EXTRACT
▬▬▬▬▬▬▬▬▬▬

Churchwardens: Mike Wake and Stephen Cox-Rusbridge: churchwarden@paghamchurch.org, 07899 705632//07974 177905.

Church website update: email editor@paghamchurch.org to add content.

Safeguarding Officer: Jan Brockhurst: safeguarding@paghamchurch.org  

Pews News: Alison Blenkinsop: pewsnews@paghamchurch.org 261131.   

SERMON

Luke 24:13-35                            The Third Sunday of Easter                         26 April 2020

                                                           The Walk to Emmaus

Two forlorn followers of Jesus, Cleopas and one other, were walking from Jerusalem to Emmaus, a distance of about seven miles. It was the afternoon of Easter Day and they were discussing the events which had been happening in Jerusalem. As they were talking to each other Jesus himself joined them, though they did not recognise him. Jesus asked them what they were talking about and they explained that they were talking of how Jesus, the one who was going to bring salvation to Israel, had been crucified three days earlier and of how earlier that Easter Day some of the women had gone to the tomb, but could not find his body. The women said that they had a vision of angels telling them that he was alive, whilst others who went to the tomb found it as the women had said, but they did not see Jesus.

▬▬▬▬▬▬▬▬▬▬

Carry on the sermon about the walk to Emmaus, starting right after its last sentence. The lines that come next are separate material with no connection to the sermon.

▬▬▬▬▬▬▬▬▬▬

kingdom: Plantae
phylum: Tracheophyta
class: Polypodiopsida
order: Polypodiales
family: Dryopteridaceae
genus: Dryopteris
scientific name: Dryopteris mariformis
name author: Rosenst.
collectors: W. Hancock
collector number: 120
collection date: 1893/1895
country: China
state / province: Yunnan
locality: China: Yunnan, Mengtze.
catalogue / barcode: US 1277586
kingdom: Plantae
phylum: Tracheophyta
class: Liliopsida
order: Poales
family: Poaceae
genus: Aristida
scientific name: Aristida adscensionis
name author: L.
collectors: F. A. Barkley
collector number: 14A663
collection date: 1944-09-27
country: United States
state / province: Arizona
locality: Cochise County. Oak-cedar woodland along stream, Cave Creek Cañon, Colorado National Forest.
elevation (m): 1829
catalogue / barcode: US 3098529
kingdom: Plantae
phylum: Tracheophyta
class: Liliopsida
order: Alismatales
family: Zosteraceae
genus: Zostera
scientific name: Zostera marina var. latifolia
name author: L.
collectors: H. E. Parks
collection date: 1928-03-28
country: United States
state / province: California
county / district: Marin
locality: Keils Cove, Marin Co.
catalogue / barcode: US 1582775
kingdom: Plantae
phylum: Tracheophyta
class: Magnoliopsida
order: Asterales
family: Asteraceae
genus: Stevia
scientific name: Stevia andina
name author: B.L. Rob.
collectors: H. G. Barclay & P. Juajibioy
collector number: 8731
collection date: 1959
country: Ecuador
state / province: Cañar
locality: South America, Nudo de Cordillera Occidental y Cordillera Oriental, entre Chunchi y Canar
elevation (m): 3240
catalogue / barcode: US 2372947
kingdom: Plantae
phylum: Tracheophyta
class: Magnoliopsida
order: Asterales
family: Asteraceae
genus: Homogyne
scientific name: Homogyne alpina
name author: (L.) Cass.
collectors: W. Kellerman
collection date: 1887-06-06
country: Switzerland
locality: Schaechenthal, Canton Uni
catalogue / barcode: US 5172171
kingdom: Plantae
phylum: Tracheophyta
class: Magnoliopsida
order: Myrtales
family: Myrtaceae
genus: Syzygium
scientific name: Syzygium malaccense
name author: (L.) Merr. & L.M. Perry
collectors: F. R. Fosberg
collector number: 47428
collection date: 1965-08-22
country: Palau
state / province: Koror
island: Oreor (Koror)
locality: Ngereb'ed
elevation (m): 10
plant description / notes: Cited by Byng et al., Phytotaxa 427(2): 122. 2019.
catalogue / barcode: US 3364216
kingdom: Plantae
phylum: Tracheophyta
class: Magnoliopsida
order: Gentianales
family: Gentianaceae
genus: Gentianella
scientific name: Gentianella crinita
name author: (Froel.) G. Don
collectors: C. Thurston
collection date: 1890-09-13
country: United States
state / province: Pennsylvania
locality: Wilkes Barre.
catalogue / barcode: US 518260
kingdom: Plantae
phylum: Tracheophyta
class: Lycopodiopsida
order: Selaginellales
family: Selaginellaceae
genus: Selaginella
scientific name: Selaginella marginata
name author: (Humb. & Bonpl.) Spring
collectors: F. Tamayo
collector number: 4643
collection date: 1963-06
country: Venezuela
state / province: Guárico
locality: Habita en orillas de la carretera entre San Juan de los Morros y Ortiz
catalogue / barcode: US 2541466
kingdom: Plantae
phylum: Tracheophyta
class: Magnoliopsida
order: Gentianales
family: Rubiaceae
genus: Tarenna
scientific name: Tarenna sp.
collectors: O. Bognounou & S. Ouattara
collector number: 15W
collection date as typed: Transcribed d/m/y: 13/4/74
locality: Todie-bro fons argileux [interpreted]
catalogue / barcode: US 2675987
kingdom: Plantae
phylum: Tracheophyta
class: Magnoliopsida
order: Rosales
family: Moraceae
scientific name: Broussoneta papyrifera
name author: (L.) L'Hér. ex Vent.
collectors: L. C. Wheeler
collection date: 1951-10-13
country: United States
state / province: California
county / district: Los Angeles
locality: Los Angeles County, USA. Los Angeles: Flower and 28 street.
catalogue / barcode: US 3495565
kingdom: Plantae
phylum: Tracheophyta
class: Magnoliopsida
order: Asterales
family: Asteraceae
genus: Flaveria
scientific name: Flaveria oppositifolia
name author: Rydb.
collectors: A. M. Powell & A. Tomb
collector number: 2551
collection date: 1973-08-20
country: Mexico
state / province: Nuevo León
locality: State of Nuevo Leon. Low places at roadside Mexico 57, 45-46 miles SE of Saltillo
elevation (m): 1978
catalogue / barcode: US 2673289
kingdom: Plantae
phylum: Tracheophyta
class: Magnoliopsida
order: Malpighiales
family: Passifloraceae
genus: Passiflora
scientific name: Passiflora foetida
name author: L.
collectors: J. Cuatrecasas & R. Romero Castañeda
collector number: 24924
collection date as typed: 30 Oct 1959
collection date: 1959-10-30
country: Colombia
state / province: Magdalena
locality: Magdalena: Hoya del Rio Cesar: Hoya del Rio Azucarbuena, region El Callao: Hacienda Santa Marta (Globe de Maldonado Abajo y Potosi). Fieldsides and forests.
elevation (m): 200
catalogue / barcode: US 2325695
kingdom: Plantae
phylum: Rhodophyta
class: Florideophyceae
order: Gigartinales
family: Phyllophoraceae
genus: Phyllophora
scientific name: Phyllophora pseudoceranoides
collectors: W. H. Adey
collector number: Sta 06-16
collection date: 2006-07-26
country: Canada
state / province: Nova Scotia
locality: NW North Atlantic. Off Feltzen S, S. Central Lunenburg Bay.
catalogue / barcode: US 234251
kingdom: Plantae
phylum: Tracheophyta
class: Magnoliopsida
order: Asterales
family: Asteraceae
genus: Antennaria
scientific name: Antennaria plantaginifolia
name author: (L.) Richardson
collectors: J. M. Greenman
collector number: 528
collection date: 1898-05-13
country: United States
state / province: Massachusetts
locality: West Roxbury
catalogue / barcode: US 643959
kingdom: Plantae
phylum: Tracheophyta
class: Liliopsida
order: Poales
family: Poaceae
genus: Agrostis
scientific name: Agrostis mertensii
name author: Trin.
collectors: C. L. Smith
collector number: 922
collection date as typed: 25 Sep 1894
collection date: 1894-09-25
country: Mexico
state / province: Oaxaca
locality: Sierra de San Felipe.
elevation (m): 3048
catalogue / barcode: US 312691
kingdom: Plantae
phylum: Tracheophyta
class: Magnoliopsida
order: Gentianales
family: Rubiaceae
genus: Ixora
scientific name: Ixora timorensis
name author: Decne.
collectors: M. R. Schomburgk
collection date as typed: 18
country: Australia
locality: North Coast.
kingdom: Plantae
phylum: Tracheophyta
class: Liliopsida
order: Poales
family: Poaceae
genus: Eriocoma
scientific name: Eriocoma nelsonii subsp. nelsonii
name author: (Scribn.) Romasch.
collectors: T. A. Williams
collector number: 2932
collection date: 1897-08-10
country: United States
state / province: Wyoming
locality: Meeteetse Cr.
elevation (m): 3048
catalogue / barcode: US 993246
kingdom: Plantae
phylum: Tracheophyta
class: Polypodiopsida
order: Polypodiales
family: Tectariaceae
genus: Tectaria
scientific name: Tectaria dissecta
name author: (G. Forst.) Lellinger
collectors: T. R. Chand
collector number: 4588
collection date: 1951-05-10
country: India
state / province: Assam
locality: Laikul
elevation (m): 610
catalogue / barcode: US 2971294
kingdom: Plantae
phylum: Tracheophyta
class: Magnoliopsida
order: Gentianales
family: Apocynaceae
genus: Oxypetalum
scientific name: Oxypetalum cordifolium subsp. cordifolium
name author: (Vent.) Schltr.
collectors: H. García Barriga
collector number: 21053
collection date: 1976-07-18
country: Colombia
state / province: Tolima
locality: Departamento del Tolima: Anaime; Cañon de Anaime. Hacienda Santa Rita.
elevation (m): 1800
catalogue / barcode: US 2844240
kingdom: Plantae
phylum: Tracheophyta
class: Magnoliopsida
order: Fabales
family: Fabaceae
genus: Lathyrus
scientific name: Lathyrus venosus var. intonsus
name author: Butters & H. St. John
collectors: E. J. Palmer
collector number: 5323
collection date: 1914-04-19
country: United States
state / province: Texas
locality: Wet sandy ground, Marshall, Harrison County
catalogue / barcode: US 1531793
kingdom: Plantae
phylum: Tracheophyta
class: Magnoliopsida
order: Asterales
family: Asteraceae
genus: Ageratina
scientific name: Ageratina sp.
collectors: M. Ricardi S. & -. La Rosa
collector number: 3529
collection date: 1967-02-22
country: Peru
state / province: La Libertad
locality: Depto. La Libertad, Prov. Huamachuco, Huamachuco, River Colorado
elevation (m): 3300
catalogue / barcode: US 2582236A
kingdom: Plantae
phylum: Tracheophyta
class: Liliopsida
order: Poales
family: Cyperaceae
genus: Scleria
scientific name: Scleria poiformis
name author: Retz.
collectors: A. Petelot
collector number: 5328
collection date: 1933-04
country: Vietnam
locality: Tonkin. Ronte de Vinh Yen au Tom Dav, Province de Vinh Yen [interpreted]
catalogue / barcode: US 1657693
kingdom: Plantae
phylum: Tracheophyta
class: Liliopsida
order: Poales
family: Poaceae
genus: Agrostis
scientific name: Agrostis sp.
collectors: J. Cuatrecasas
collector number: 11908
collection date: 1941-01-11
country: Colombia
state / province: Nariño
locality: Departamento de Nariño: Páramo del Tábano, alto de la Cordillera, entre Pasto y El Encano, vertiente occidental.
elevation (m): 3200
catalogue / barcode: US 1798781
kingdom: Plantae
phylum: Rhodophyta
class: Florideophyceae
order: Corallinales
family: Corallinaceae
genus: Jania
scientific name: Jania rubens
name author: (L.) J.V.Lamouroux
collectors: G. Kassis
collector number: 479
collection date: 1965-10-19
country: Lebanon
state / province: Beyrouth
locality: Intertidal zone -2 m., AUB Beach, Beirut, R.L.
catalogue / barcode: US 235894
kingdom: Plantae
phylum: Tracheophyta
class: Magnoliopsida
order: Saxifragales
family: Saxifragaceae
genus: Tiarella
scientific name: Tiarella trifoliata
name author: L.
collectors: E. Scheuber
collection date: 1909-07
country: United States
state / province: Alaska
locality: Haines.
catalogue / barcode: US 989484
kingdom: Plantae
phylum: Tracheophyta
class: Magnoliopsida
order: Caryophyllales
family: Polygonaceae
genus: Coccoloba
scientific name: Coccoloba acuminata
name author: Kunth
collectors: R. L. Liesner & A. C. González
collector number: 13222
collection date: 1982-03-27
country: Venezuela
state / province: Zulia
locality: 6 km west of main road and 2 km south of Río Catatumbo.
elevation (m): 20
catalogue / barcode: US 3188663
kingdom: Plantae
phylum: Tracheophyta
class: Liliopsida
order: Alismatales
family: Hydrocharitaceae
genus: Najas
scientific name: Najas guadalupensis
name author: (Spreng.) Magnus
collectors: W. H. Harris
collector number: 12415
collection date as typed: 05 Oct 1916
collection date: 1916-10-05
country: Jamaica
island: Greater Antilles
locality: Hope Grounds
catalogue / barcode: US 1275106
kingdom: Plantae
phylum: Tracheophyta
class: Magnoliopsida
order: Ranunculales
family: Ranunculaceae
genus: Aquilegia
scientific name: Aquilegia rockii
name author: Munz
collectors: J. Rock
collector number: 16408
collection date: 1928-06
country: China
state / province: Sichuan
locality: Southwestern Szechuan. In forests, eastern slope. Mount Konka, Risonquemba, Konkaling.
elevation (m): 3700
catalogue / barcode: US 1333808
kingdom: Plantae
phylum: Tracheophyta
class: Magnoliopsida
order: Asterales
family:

▬▬▬▬▬▬▬▬▬▬

OUTPUT BELOW
What is interesting is that when Jesus joined these two followers, at first they did not recognise him (v16). By the time we get to the end of the story (v35), they explain to the disciples that they had seen and recognised the risen Jesus. What made the difference? The reason this is important is that the resurrected Jesus, the Living Lord, can impact on our lives today.

When we read of the resurrection appearances, those to whom Jesus appeared were often in a negative mood at the time. They were downcast, sad, or dispirited. When Jesus appeared to the two followers on the Emmaus Road ‘they stood still, looking sad’ (v17). Similarly, the disciples in the upper room were afraid and living behind closed doors. When Thomas was told by some that they had seen the risen Lord, he doubted and did not believe. Yet it was in those down periods that the risen Christ appeared to them. This can still be true for us today in those dark periods of our lives, our times of pain, fear, perhaps some kind of loss, perhaps those times when we are at a low ebb. But God never abandons us and it is at times like these that we may have an encounter with the risen Jesus. We never walk alone.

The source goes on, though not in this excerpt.